## Task
Name every person mentioned by name in the news article below about the court ruling on the Prince Rupert pipeline.

## Text for analysis
>>

Skip to content

Appeals court sends $5-billion Prince Rupert pipeline back to NEB

The National Energy Board erred and must reconsider whether a $5-billion pipeline to ship natural gas from Hudson's Hope to Prince Rupert falls under federal jurisdiction, Canada's Federal Court of Appeal has ruled.
pnw
Artist rendering of the Pacific Northwest LNG project. The project would be feed with natural gas from Northeast B.C. via the $5-billion Prince Rupert Gas Transmission project.

The National Energy Board erred and must reconsider whether a $5-billion pipeline to ship natural gas from Hudson's Hope to Prince Rupert falls under federal jurisdiction, Canada's Federal Court of Appeal has ruled.

In a 25-page decision released July 19, Appellate Justice Donald Rennie ruled the NEB had misapplied the legal test for whether or not a pipeline or “undertaking” falls under federal jurisdiction.

The case dealt with TransCanada Pipeline Limited’s 900-kilometre Prince Rupert Gas Transmission (PRGT) pipeline, which would run from the Hudson's Hope area to the Pacific Northwest LNG facility on Lelu Island near Prince Rupert, where natural gas would be liquefied and shipped to global markets.

While ruling the board had misapplied the jurisdictional test, Justice Rennie underscored he was offering no opinion on whether the pipeline actually falls under federal jurisdiction. That question, he said, must be decided by the board when it reconsiders the matter and correctly applies the test established by Canada’s Supreme Court.

"The Board did not ask itself whether an arguable case for federal jurisdiction had been made out," Rennie wrote in his decision.

The appeal was launched by B.C. resident Michael Sawyer, who received funding support for his case from the SkeenWild Conservation Trust. Sawyer had argued the pipeline needed federal and not provincial approvals to build as its purpose was to export gas. 

Sawyer had sought the NEB—which regulates interprovincial and international pipelines—to hold a hearing to determine the jurisdiction of the project.

The NEB dismissed Sawyer's bid for a hearing. The board acknowledged the pipeline would be fed with gas from federally-regulated pipelines, but concluded it wasn't reason enough to bring the provincial pipeline under its jurisdiction.

The NEB must now reconsider whether to hold a hearing on the matter.

“This shows that the NEB was too quick to dismiss a legitimate constitutional argument without a full hearing,” Sawyer said in a statement following the ruling. 

“I’m convinced that PRGT is just one part of a massive natural gas export scheme that is clearly within federal jurisdiction and needs federal approval to proceed.”

TransCanada spokesman Matthew John said the company is reviewing the judgment and considering its options.

"It is notable that this decision is not a determination that federal jurisdiction applies," John said in a statement. 

"Instead, the Court determined that the National Energy Board needs to reconsider their original decision about holding a hearing to determine whether federal jurisdiction applies. Accordingly, the Court remitted the case back to the NEB for reconsideration."

<<

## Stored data
>>

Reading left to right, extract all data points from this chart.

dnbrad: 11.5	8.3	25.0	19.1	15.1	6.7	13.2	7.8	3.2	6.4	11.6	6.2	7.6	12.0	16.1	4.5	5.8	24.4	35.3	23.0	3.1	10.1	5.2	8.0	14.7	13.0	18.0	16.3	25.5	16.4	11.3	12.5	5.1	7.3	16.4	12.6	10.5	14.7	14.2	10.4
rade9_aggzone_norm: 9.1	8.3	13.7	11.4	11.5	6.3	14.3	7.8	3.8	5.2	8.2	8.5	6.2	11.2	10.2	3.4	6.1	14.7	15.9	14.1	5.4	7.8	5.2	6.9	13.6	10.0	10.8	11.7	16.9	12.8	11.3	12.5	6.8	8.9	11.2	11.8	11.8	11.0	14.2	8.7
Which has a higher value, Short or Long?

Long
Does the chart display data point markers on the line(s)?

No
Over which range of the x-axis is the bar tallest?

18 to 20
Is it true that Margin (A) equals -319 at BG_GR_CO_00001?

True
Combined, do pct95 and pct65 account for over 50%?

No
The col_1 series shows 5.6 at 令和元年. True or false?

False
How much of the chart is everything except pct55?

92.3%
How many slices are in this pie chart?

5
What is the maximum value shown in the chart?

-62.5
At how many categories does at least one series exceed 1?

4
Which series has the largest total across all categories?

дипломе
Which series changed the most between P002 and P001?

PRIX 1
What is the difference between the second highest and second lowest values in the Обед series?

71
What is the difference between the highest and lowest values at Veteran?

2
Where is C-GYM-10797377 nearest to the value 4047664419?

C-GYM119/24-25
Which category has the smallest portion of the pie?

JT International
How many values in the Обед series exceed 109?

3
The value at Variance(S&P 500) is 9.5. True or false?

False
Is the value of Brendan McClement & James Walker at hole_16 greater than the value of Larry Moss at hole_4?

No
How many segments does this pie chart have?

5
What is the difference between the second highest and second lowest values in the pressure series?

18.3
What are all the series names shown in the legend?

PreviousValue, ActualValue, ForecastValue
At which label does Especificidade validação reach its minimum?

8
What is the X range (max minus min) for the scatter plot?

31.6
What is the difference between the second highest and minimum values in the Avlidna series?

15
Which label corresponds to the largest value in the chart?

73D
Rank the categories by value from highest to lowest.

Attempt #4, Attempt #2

<<

## Result below
Donald Rennie, Michael Sawyer, Matthew John